EXERCISE INSTRUCTIONS: Extend the homeworker musculoskeletal study text, starting right after its final sentence about statistical significance.

DOCUMENT EXCERPT:
# # # # #
TABLE 1 - Baseline Characteristics of Homeworkers
N = 4112 %
Sex, %
 Male 46.9%
 Female 53.1%
Age, y
 <40 26.3%
 ≥40, <50 39.1%
 ≥50 34.7%
Height, cm
 <150 2.3%
 ≥150, <160 27.3%
 ≥160, <170 36.1%
 ≥170, <180 27.7%
 ≥180 4.6%
Weight, kg
 <40 0.6%
 ≥40, <50 16.8%
 ≥50, <60 27.9%
 ≥60, <70 24.3%
 ≥70, <80 16.3%
 ≥80, <90 6.3%
 ≥90 2.7%
Job description
 Sales 27.4%
 Damage claims 30.6%
 Operation 21.9%
 IT 3.6%
 Admin and others (finance, consumer service, etc) 16.5%
Working time in WFH, h/d
 ≤7 25.3%
 >7, ≤8 31.3%
 >8, ≤9 20.8%
 >9 22.6%
WFH frequency, d/wk
 <1 d 5.3%
 ≥1, <2 d 3.0%
 ≥2, <3 d 9.7%
 ≥3, <4 d 16.4%
 ≥4, <5 d 15.4%
 ≥5 d 50.3%
No. breaks per hour
 Almost 0 28.0
 1 or 2 times 58.9
 3–5 times 10.4
 >5 times 1.8

Statistical Analyses

Received questionnaires that had missing information on sex, age, and self-reported musculoskeletal problems were excluded for analysis. The descriptive information for each variable was assessed by simple tabulation presenting the proportion in percentages. To determine the association between work conditions and musculoskeletal problems and work performance, logistic regression analyses were used. Dependent variables were the severity of pain (three levels; pain-free, mild pain, severe pain) in the neck/shoulder and lower back, and work performance (2 levels; good performance, bad performance). Individual variables were sex (2 levels; male, female), age (3 levels; <40, 40–49, ≥50 years), working time (4 levels; ≤7, >7 but ≤8, >8 but ≤9, >9 hours), desk (4 levels; working desk/PC desk, dining table, low table, other tables), chair (6 levels; working chair with backrest, dining chair, sofa, floor chair, floor cushion, other chairs), and computers (4 levels; desktop computer, laptop computer, laptop computer with additional monitor, other computers), where the sex, age, and working time were defined as adjusters. Odds ratio (OR) and 95% confidence interval (95% CI) were calculated for each variable. SPSS (version 28; IBM Corp, Armonk, NY) was used for analysis. Statistical significance was set at a P value less than 0.05 and odds ratio greater than 1.5.
# # # # #
AVAILABLE DATA:
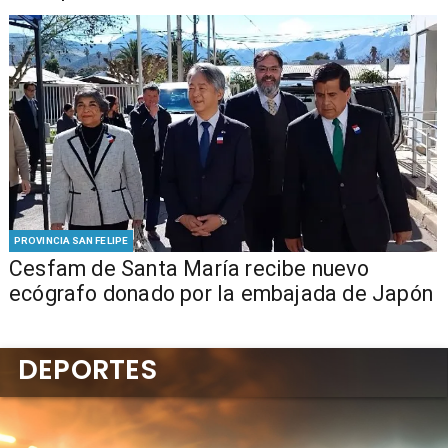
PROVINCIA SAN FELIPE
Cesfam de Santa María recibe nuevo
ecógrafo donado por la embajada de Japón
DEPORTES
# # # # #
RESPONSE:
RESULTS

A total of 4711 homeworkers completed the questionnaires (response rate, 58.9%). Among these, 4112 questionnaires from 1930 males and 2182 females were included in the analysis.

Baseline Characteristics of Homeworkers

Table 1 provides the baseline characteristics of homeworkers. Most homeworkers (39.1%) were in the 40- to 49-year-old age group. Those belonging to the younger than 40-year group accounted for 26.3%, while those older than 50 years comprised 34.7%. In terms of working time, 31.3% reported working more than 7 hours but less than or equal to 8 hours, 25.3% reported working less than or equal to 7 hours, 22.6% reported working more than 9 hours, and 20.8% reported working more than 8 hours but less than 9 hours. The average working time was 8.37 ± 1.8 hours per day, whereas the prescribed working time in the company was only 7 hours. Most respondents (58.9%) reported having 1 or 2 breaks per hour. Twenty-eight percent reported no break time during WFH (28.0%), and 1.8% had more than 5 breaks per hour. In terms of WFH frequency, half of respondents (65.7%) reported having 4 or more days of WFH per week, and only 8.3% reported less than 2 days. Body height, weight, and job description are listed in Table 1.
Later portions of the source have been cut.